### What to produce
Reproduce every line of the listing below word for word, with nothing added, dropped, or changed.

────────────────────

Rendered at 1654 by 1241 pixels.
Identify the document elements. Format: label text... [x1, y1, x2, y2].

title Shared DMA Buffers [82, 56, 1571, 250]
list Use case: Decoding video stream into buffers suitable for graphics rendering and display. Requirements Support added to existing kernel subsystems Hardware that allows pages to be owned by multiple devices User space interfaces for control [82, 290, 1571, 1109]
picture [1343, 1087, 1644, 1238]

────────────────────

### Full response
Rendered at 1654 by 1241 pixels.
Identify the document elements. Format: label text... [x1, y1, x2, y2].

title Shared DMA Buffers [82, 56, 1571, 250]
list Use case: Decoding video stream into buffers suitable for graphics rendering and display. Requirements Support added to existing kernel subsystems Hardware that allows pages to be owned by multiple devices User space interfaces for control [82, 290, 1571, 1109]
picture [1343, 1087, 1644, 1238]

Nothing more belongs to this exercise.